Reliable Hormone Data Rapidly
“The assays offered by Ortho-Clinical Diagnostics are reliable and repeatable,” Dr. Pool said. “The platform is user-friendly and, most importantly, fast. Since we use the hormone data to individualize patient treatment dosages on a daily basis, it is imperative that hormone assays be rapid and reliable. Patients rely upon us for success and we, in turn, rely upon Ortho to help us deliver quality care.”

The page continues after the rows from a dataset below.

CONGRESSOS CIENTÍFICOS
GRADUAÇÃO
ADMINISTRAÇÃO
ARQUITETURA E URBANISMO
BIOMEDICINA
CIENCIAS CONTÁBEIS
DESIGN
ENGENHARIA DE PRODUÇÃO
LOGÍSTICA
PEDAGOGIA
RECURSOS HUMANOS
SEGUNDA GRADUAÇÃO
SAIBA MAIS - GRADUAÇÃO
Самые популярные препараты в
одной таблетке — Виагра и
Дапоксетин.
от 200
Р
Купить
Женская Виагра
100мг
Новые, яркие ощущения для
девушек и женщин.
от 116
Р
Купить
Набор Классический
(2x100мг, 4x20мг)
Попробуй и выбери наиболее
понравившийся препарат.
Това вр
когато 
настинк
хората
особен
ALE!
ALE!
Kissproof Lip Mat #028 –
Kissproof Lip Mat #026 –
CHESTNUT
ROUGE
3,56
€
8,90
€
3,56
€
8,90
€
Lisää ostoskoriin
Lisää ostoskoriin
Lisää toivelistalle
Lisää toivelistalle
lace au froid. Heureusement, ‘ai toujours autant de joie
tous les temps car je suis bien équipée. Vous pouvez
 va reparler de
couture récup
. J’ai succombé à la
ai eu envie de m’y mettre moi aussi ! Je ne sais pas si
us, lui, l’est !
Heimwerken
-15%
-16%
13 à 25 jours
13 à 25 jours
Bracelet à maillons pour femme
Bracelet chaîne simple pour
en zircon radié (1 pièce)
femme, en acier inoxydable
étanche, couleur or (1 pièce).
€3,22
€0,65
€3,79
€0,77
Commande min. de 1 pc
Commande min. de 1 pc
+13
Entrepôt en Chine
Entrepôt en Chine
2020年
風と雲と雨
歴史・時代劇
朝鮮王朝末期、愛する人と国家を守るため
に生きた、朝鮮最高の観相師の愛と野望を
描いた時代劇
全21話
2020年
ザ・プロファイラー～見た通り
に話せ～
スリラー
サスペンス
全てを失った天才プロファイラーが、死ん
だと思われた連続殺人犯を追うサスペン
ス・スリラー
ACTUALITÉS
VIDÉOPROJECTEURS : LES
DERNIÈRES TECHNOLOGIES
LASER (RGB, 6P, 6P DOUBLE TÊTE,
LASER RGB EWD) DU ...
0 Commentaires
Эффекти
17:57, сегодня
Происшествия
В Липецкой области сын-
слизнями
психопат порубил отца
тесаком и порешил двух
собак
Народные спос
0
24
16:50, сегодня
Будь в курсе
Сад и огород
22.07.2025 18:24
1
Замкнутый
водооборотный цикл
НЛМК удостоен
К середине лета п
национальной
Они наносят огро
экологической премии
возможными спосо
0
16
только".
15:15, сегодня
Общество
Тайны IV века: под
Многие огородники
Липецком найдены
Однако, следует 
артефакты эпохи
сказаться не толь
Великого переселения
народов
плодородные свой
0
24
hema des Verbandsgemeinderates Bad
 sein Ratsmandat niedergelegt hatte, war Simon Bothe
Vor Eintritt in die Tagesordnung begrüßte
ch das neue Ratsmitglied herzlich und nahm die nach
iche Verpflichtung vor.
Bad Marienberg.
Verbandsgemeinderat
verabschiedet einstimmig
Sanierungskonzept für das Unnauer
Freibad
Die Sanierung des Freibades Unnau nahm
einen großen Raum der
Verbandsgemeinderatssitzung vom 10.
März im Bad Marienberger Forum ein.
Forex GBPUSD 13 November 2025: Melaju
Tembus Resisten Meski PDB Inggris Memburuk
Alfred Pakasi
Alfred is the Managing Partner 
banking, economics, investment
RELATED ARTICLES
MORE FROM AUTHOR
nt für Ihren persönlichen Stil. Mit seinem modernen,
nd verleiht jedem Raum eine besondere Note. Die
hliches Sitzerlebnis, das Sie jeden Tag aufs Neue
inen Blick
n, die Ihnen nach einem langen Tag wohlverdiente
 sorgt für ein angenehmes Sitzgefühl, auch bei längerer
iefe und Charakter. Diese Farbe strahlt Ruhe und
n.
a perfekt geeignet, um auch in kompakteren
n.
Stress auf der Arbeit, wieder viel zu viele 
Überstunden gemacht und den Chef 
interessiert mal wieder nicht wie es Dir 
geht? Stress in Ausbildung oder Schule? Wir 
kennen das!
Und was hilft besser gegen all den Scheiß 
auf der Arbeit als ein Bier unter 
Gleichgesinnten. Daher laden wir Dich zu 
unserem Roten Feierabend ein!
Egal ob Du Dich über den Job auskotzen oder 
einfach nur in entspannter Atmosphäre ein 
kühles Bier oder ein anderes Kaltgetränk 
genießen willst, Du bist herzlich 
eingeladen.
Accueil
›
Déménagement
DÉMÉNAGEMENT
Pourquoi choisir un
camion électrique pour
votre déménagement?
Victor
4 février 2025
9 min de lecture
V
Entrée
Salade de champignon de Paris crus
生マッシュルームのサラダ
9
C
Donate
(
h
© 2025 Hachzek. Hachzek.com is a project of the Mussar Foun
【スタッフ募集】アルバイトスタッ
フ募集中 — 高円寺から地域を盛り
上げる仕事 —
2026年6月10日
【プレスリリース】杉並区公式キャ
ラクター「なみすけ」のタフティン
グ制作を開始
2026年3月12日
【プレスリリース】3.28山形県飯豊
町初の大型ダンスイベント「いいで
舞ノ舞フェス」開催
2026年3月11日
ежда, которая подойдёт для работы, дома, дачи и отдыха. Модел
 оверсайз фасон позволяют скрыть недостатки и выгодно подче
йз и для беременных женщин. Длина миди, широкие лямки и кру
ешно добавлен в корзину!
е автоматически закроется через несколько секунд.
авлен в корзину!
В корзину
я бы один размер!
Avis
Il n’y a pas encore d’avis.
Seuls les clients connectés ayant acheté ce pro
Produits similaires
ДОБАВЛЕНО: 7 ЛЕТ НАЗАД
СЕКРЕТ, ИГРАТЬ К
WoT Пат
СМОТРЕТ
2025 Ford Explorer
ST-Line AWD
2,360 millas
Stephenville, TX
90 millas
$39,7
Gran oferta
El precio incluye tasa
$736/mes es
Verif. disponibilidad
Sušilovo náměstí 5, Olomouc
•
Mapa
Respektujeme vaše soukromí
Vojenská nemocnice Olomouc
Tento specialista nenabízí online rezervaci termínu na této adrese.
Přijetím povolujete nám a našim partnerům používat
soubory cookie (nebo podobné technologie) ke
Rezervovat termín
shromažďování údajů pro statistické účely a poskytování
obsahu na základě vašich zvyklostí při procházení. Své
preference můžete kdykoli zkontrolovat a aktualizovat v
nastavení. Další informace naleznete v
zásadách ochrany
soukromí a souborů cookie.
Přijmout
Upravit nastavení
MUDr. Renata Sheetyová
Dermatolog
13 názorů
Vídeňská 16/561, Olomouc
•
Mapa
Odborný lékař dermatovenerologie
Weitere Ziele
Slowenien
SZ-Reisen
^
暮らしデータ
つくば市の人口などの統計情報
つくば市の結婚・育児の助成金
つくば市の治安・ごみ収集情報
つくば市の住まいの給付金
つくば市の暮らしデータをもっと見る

     Finally, becoming pregnant — even for the most fertile couples — can require patience, said Dr. Pool. With an average rate of pregnancy in the general population of approximately 20 percent per menstrual cycle, it may take a year of trying to conceive naturally.

     “Infertile couples must also be prepared to be patient,” Dr. Pool said. “The good news is that the vast majority of our patients ultimately conceive, if they do not postpone therapy too long and if they stay in the game long enough to let the mathematics of reproduction work for them.”